_PASSAGE GIVEN:_
start

Fans had their share of individual stories to follow. There was DJ Kennedy, who at the age of 25 had already chased his dream in the NBA D-League, Germany, Israel and Russia with just a two-game NBA stint to show for it. Kennedy shared the backcourt with Myck Kobongo, a former McDonald’s High School All-American who went undrafted by the NBA in 2013 and spent the past two years scraping a living in the D-League. In two years in the D-League, he earned a total of roughly $50,000. In seven games in TBT, he netted $107,000. Rounding out the team’s top players were Errick McCollum II, a player so overlooked in high school that he ended up at Goshen College in the NAIA. Even after proving himself as a dominant scorer in Greece and China, he continued to be overlooked by American fans -- until he started zooming past defenders in TBT.

end

_DATA LINES:_

start

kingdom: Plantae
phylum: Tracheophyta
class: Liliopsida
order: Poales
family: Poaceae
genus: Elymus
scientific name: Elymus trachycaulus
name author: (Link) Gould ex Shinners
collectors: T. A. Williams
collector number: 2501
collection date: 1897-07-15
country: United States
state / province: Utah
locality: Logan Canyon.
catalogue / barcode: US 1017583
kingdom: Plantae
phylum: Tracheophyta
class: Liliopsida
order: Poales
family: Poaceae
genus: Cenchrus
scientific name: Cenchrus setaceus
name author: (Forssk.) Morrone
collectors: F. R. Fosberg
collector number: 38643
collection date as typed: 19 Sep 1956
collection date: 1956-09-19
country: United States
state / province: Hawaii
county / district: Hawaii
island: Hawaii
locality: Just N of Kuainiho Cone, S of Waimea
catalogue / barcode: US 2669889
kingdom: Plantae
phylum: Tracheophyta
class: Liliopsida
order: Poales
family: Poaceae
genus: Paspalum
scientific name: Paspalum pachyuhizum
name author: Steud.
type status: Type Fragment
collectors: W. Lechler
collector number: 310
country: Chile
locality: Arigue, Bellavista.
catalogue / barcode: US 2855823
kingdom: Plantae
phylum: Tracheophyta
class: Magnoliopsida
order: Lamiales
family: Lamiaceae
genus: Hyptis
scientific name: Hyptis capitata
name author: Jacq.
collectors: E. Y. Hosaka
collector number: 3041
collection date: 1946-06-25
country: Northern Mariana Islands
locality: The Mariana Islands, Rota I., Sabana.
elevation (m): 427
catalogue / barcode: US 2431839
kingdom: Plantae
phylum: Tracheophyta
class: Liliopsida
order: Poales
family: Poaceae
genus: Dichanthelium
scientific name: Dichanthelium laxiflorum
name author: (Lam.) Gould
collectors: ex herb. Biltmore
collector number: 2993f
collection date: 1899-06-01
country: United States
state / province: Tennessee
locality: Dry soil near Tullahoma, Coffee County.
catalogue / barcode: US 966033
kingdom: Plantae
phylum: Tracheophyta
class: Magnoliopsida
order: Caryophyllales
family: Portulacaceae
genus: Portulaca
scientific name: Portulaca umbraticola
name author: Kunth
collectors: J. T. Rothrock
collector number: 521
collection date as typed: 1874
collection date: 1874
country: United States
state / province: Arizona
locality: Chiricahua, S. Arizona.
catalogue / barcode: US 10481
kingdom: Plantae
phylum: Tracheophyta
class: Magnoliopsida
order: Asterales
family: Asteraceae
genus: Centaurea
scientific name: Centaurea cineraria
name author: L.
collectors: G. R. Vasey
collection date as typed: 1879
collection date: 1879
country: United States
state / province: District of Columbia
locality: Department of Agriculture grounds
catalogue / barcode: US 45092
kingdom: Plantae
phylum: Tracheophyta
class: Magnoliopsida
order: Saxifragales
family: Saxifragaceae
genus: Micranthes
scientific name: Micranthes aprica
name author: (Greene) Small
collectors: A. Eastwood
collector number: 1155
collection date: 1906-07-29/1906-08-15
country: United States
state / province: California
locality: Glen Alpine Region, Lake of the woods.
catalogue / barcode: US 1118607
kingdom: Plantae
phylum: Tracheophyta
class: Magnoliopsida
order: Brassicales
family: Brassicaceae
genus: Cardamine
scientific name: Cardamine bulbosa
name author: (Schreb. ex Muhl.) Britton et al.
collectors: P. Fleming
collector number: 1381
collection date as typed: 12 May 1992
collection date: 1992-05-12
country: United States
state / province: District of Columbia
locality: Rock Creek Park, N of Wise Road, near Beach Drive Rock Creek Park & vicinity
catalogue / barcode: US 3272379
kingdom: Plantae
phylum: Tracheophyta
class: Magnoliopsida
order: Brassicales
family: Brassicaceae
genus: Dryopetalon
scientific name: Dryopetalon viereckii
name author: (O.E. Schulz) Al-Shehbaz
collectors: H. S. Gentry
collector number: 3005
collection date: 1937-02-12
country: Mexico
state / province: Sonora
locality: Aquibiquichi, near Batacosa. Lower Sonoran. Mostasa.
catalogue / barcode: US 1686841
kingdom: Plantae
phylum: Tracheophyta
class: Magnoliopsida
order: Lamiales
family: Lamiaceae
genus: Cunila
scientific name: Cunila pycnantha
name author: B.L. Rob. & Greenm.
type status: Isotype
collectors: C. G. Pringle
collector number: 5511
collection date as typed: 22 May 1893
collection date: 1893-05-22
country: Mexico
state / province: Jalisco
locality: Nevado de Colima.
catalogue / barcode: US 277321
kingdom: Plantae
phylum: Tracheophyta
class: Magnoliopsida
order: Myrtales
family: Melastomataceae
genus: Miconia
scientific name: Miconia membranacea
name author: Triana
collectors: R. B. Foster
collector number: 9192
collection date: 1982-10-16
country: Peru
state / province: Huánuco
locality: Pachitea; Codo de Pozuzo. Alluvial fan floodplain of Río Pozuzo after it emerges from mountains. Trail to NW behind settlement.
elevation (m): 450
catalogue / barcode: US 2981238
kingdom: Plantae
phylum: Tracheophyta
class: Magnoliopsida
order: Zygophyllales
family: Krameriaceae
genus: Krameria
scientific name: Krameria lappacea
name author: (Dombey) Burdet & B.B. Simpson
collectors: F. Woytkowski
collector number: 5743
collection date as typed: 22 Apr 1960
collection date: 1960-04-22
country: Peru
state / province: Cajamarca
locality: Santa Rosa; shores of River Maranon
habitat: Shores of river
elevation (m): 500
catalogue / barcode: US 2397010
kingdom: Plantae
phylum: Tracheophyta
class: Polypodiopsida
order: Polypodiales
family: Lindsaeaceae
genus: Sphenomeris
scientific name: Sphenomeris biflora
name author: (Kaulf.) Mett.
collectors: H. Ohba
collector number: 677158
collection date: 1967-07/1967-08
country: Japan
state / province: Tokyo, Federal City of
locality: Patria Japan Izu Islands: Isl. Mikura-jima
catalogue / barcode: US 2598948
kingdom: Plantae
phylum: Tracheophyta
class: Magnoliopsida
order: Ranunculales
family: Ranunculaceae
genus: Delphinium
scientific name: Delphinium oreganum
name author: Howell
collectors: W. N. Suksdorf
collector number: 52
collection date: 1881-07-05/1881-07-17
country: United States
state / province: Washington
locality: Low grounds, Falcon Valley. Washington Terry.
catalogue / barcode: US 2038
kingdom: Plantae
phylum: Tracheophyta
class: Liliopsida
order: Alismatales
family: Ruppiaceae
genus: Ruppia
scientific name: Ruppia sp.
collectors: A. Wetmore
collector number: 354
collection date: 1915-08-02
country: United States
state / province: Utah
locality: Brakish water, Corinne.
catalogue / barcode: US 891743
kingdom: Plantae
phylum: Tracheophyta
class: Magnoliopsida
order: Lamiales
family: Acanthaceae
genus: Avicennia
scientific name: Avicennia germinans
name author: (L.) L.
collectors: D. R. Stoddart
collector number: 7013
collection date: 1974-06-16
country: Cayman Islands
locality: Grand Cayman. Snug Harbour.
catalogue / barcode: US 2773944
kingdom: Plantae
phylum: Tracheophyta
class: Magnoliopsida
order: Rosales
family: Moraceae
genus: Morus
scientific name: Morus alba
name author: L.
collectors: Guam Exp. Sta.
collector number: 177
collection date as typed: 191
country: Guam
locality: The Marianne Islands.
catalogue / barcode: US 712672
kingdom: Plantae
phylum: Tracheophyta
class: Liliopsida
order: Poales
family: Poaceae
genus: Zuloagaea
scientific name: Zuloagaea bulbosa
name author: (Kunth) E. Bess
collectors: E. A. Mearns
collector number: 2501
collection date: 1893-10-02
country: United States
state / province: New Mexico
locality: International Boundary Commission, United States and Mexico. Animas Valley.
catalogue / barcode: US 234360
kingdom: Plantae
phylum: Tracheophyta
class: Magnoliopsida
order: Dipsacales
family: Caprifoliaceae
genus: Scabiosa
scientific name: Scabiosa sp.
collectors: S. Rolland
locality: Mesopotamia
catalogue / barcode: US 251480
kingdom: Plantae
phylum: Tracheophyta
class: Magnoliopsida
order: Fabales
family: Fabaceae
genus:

end

_DO THIS:_ Please continue the passage about the TBT team's players, picking up after its final sentence.

_RIGHT ANSWER:_
What made the Overseas Elite remarkable, however, was how similar it was to other TBT teams. Former local heroes once again wound up in the sports section of their hometown newspapers. Tournament stars began getting invitations to join NBA Summer League teams. The once-forgotten athlete, the trope of countless sports movies, popped up all over the place, making each game a battle between players clawing for a huge payout and their chance to finally play on center stage.

So how did a former Div. III walk-on go from producing beloved comedy shows to getting a sporting event on ESPN? And how did he do so with limited connections to the NBA and fewer eager sponsors?

If you look at Mugar, the answers make sense. College athletics usually introduce former high school stars to a world where they are no longer the best on the team at what they do, and the entertainment industry is littered with talented and hardworking people who have fallen short. Whether he was on the court defending players bigger, stronger and faster than he was or trying to get zany comedies a large television audience, Mugar has never appeared afraid of failure or of falling short.

The Basketball Tournament is not just the result of passion for basketball and good entertainment; it is an event for the underdogs, those who take on the role that Mugar has long cherished. It was that way in the beginning. There was no prior proof that it would work, and there was no precedent to follow.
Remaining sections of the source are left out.